むちゃくちゃ豪華なの。どこに受付があるのか分からないよね。入ったら真ん前に綺麗な階段が、つら〜〜。こんなとこ、入れないよぉ。

 でもせっかくだから、クリスマスグッズを見る!とか私が言い、ちょこちょことショッピングモールに顔を出す。そのうちに大きな本屋を発見してしまった。
 や〜〜ん。広いわ広いわー。私は浮かれて、目的の「フランス語の音声」ってテキストを探す。それとついでに、テュニジアの大統領を批判したという書物「我々の友・ベン=アリ」も。ベンちゃん本はあっさり見つかったが、仏語の方はない。で、子供用の辞書も見つけてしまったので、ベンちゃん本は今度買うことにして、辞書を購入。・・・これで重くなった。
 そのあと、漫画のコーナー発見。しばらくそのコーナーで、どれを買おうかなーと、連れと二人でしゃがみ込む羽目になった。だっていっぱいあるんだもん。テュニジア、少ないんだもん。

 気が付けば「何時ー?」という時間になっていた。レストラン閉まってしまいやしないか?
 我々はユースの近くまで行って、レストランを物色したが、迷ってる間に目的と定めた店に目の前で閉められてしまった。ピザ食べたかったのにぃぃ。
 それで、迷ってる暇はなし!と判断して次の店に入ってしまった。50FFもしたのに量がちょっとしかなくて、これならニースのユースで晩御飯食べた方が絶対得だよーと思ってしまった。だって、ニースのユースも50FFなんだよ。二人して満足できず、ぶうぶうと文句をたれる。

「ミラノまで行ってピザ食べてこようかな」

 私はそんなことまで言いだしてしまった。
 連れの方は全く問題がないのだ。次の目的地がイタリアだから。けどねぇ、私は27日のマルセイユ発に乗らねばならないのだ。しかもクリスマスがあるでしょ、どこも見れないから移動できないとして・・・。結局ユースに帰って色々検討した結果、やめといた方が無難、という結論に達した。
 だけどさ、モナコまで来たら、もうイタリアなんてすぐそこ、目と鼻の先なんだよ。なんで、もう少し遅くにチケット取らなかったかな。こんなに安くつくと思ってなかったから、予算的に1週間くらいが限度だと思ったんだけどさ。なんかすっごく後悔。ああ、イタリア。ピザもジェラートも、食べたかったなぁ・・・。
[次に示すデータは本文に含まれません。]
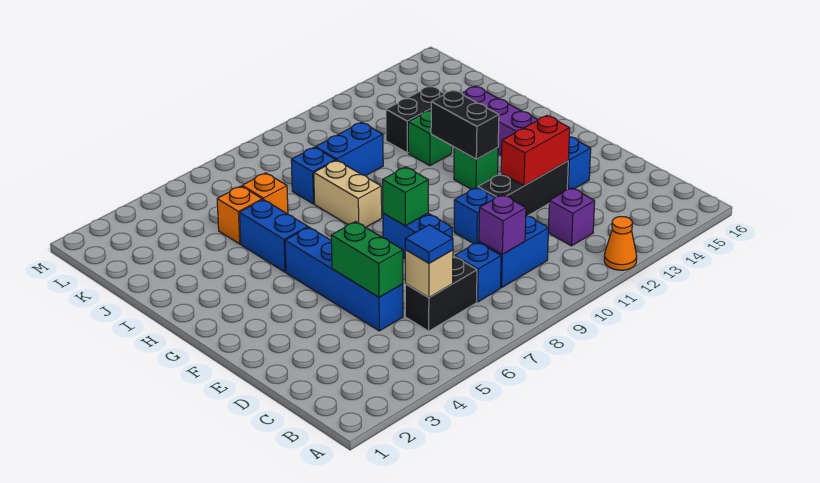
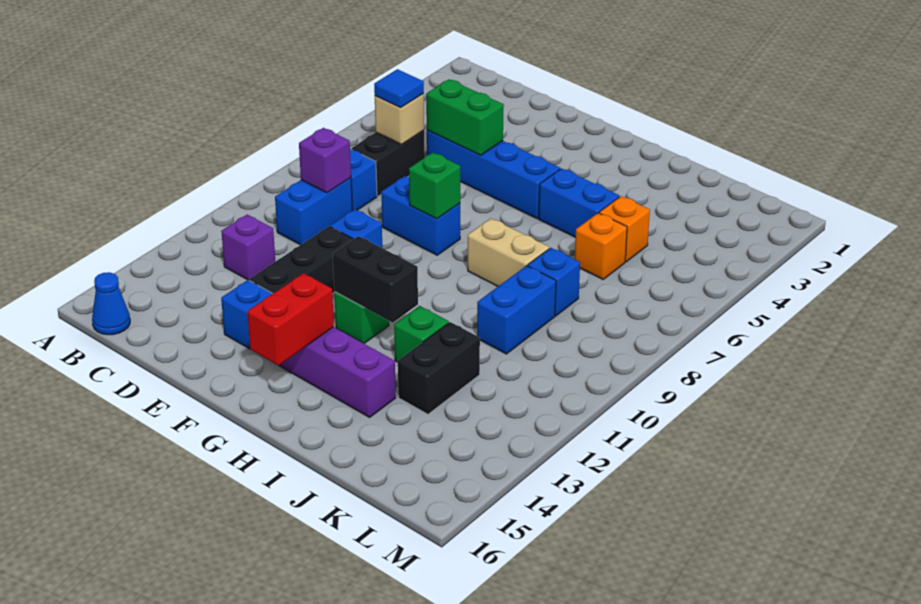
orange cone A12 level 1 -> none
none -> blue cone B16 level 1
red brick E12:E13 level 2 -> red brick G14:G15 level 2

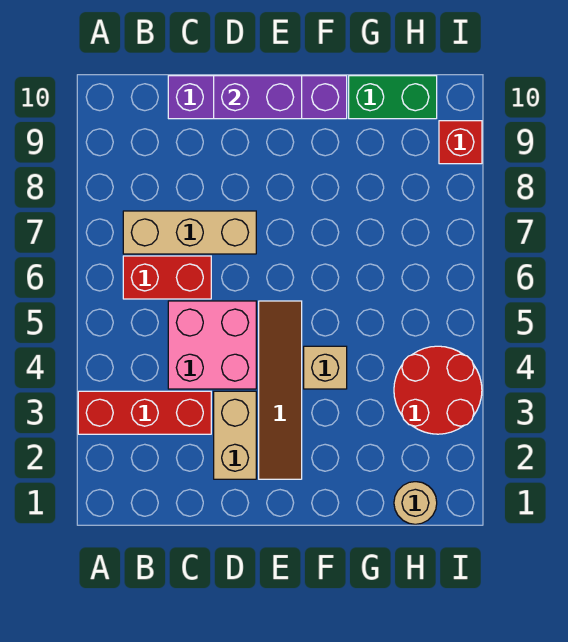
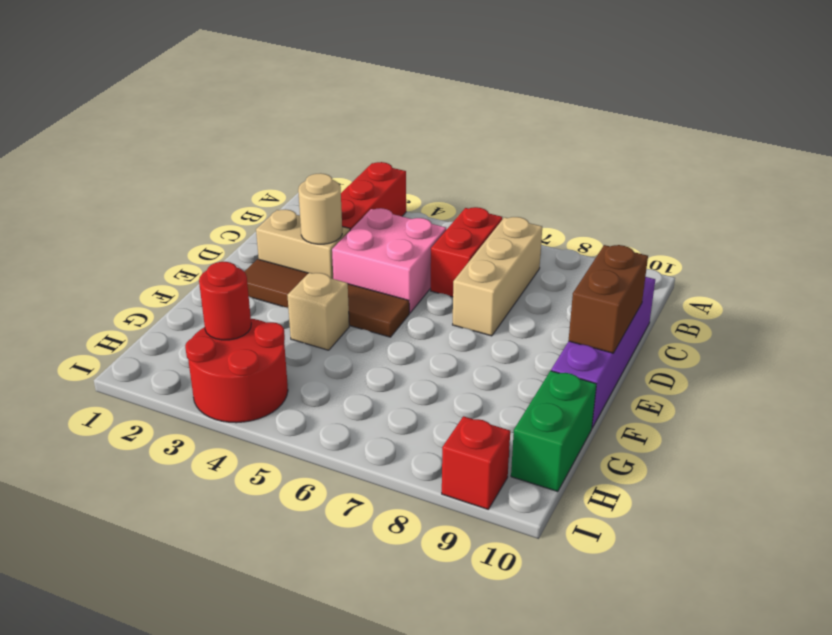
purple brick D10:E10 level 2 -> brown brick D10:E10 level 2
tan round brick H1 level 1 -> tan round brick D3 level 2
none -> red round brick H3 level 2

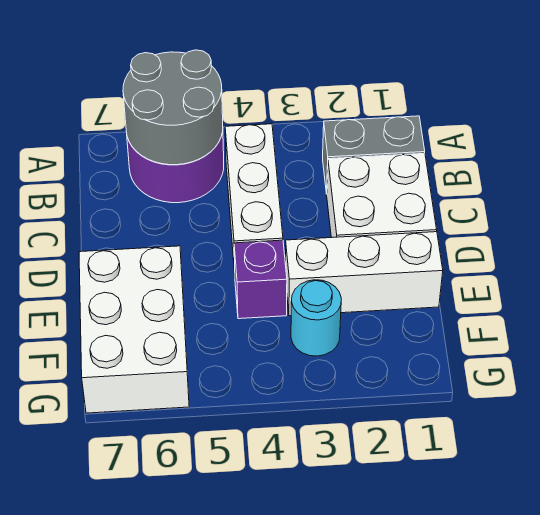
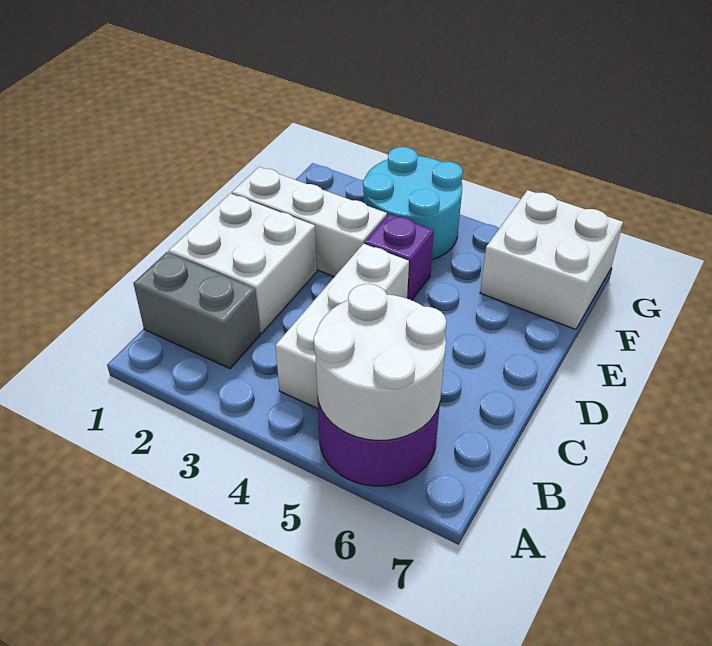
grey round brick A5:B6 level 2 -> white round brick A5:B6 level 2
white brick E6:G7 level 1 -> white brick F6:G7 level 1
cyan round brick F3 level 1 -> cyan round brick F3:G4 level 1

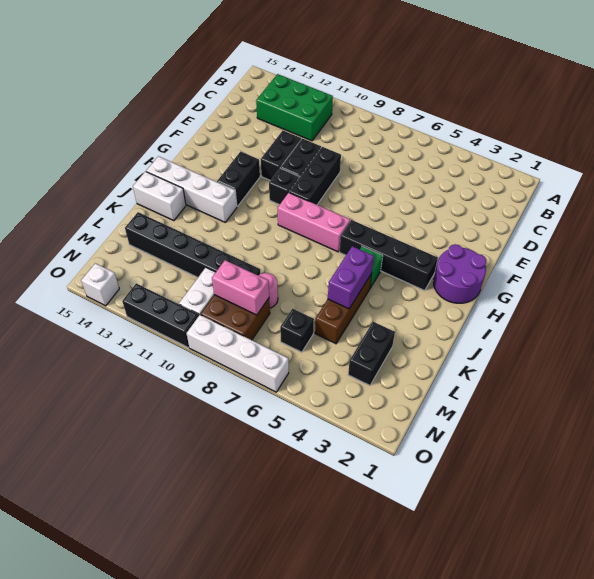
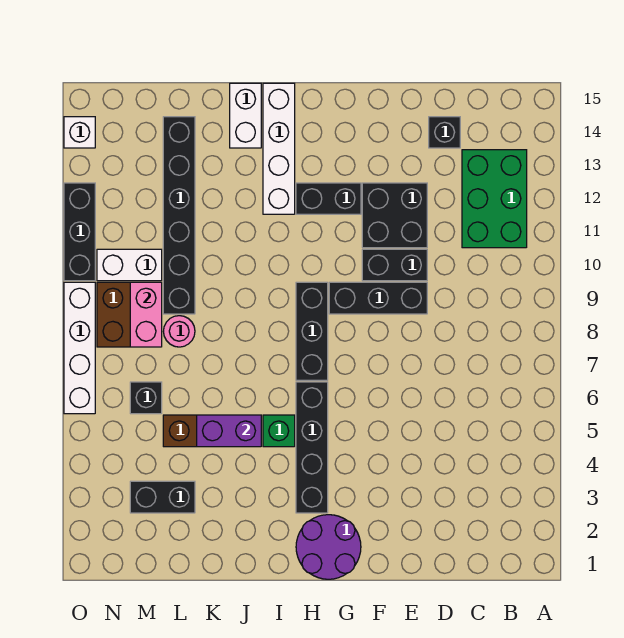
black brick E11:F11 level 1 -> black brick E11:F12 level 1
black brick G10 level 1 -> black brick D14 level 1
pink brick H7:H9 level 1 -> black brick H7:H9 level 1

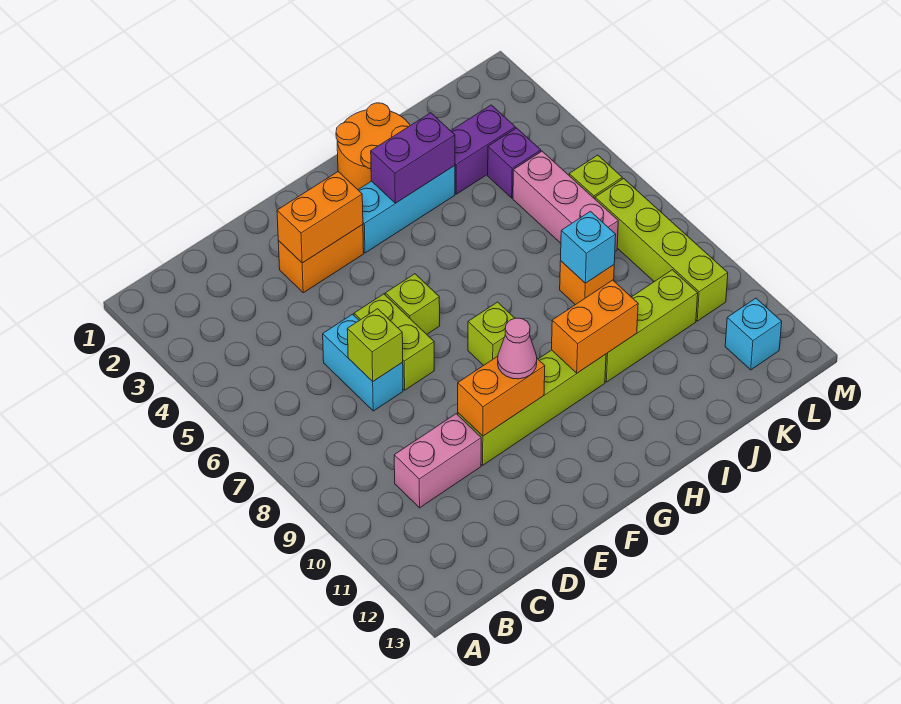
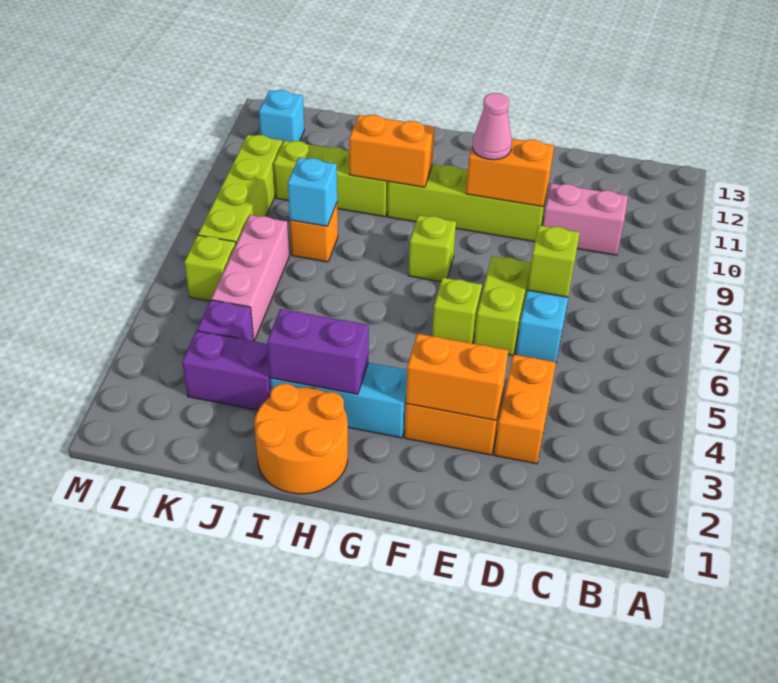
none -> orange brick D3:D4 level 1

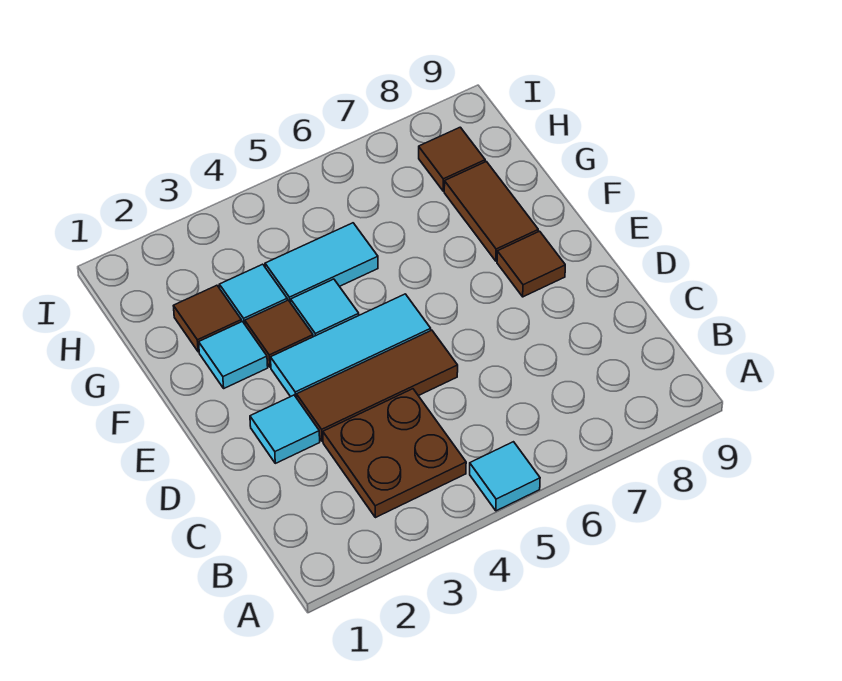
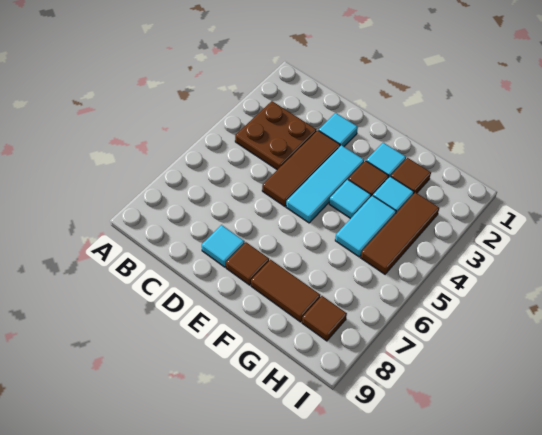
cyan tile A5 level 1 -> cyan tile D8 level 1
none -> brown tile H3:H5 level 1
 そして、ついでに明日の目的地決定。モナコからイタリア寄りのフランスの町・マントンへ。今の季節は何にもないけど、どうせここからじゃ移動できないしね。
 いや、明日マルセイユまで帰るという意見もあったんだけど、そうしたら彼はそのままイタリアかまたニース。マルセイユまで戻ったってクリスマスにユースなどが開いてるかどうか自信もなかったし、どこも開いてない時に一人でいるのもつまんなかったので、結局この辺を二人で移動することにしたのだ。

 そろそろいいかなーと思って、シャワー浴びてみた。でもまだ、むっちゃくちゃ浸みた。やっぱ顔だけじゃなくて、肩とかから肌荒れが広がっている・・・。おそろしぃ。
 まあ、洗濯物は気持ちよく乾いてるから、乾燥してるというのはよく分かるけどね・・・

 それに、この日ぐらいから私は右手首を痛めたのだった。この日ずっと荷物を担いでいたから? 右手一本でで重い荷物を背負うから? なんにせよ、いやぁね。